Meanwhile...here's a professional, well done, falling job. Planning was done in advance of any work on the ground.



Here is another area, after logs were yarded in. It was a skyline yarded unit.


----------



## andrew461 (Sep 7, 2015)

slowp said:


> I'm betting the Michigan has a county forestry program. Or a state run one? Those are places to start, AFTER you've talked to grandma. Maybe she's happy with the job?
> Meanwhile...here's a professional, well done, falling job. Planning was done in advance of any work on the ground.
> View attachment 445820
> 
> ...


That's a proper job..grama is in tears about it


----------



## andrew461 (Sep 7, 2015)

slowp said:


> Contract? References checked?
> 
> In the future, I'd recommend walking the area with the logger BEFORE anything is cut. Take a few roles of flagging along and flag in the skid trails. That helps with the falling. If they are good, they directionally fall the trees and can minimize damage.
> 
> ...


I definitely agree that a forester should have been involved along with a ride through estimate. All of this happened and was set in stone before I had a chance to interfere. With that said we went through and counted 75 that were supposed to be cut and 120 down as result. I understand completely that damage to others is going to happen but that number seems way too high to me.


----------



## coltont (Sep 7, 2015)

Of what size were the 120 down?

Sent from my XT1254 using Tapatalk


----------



## andrew461 (Sep 7, 2015)

coltont said:


> Of what size were the 120 down?
> 
> Sent from my XT1254 using Tapatalk


The majority 20"-28" then a lot of 18" maybe 30 6-8" ers..its bad!


----------



## Skeans (Sep 7, 2015)

slowp said:


> I'm betting the Michigan has a county forestry program. Or a state run one? Those are places to start, AFTER you've talked to grandma. Maybe she's happy with the job?
> Meanwhile...here's a professional, well done, falling job. Planning was done in advance of any work on the ground.
> View attachment 445820
> 
> ...


From the size of the timber that was all export correct? Do you do any commercial thinnings in young stands such as 20 to 25 year old?
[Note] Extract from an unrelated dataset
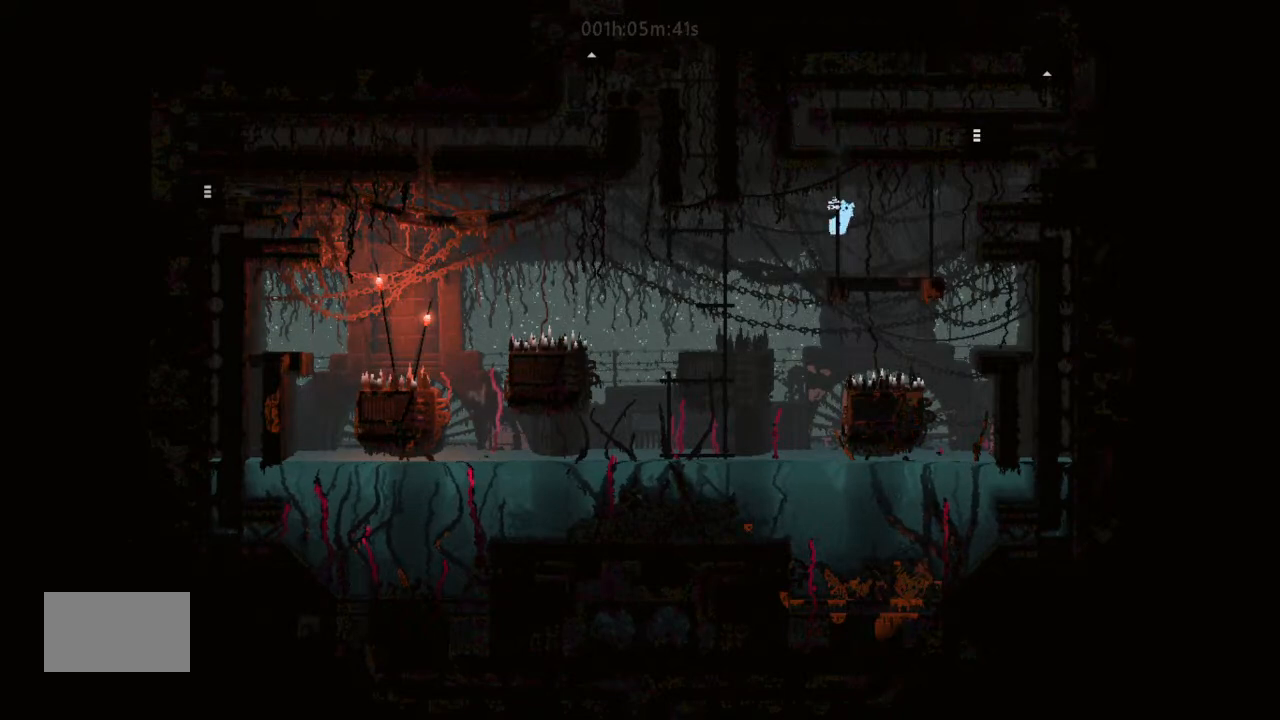
{"keys": ["left", "up"], "events": [[66, "down", "up"], [66, "left", "down"], [200, "j", "down"], [366, "j", "up"], [433, "up", "down"]]}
Sent from my SAMSUNG-SM-G890A using Tapatalk


----------



## coltont (Sep 7, 2015)

I'd raise a ruckus.

Sent from my XT1254 using Tapatalk


----------



## dnash (Sep 7, 2015)

What kind/size of trees are they removing? Must be a butt load of veneer to get 80k out of 180 trees...


----------



## coltont (Sep 7, 2015)

I'm thinking big white oak and hard maple. Maybe some poplar. A piece or two of ash that's good yet.

Sent from my XT1254 using Tapatalk


----------



## slowp (Sep 8, 2015)

andrew461 said:


> That's a proper job..grama is in tears about it



Everything was laid out before any cutting began. I walked every skid trail and painted trees to be cut for skid trails, we located landings and Okayed cutting extra trees for those and marked them. There was no spontaneity except for an occasional hang up, which was a safety hazard. 

Of course, the contract is at least an inch thick. That was on federal land.


----------



## madhatte (Sep 8, 2015)

I'm with Slowp on this one. Not in the contract = not their problem. You have to have a good cruise and layout before hand and some form of administrator to oversee that the terms of the contract are met. While it does look like they're making a bit of a mess, without a contract, there's nothing saying that they can't. Time is money. This is how it works in the woods. Please talk to a forester before planning any future timber sales.


----------



## andrew461 (Sep 8, 2015)

Consensus is that consulting with a forester is a must...unfortunately no one heard me saying that all along and still won't seem to listen. I talked to man in charge and was told there is a contract and it states 208 trees for 26500. Sorry about the bad info before. One of those is in a yard of a rental..that one is $3000 by itself. Seems they are going to make a good amount off that deal..


----------



## andrew461 (Sep 8, 2015)

dnash said:


> What kind/size of trees are they removing? Must be a butt load of veneer to get 80k out of 180 trees...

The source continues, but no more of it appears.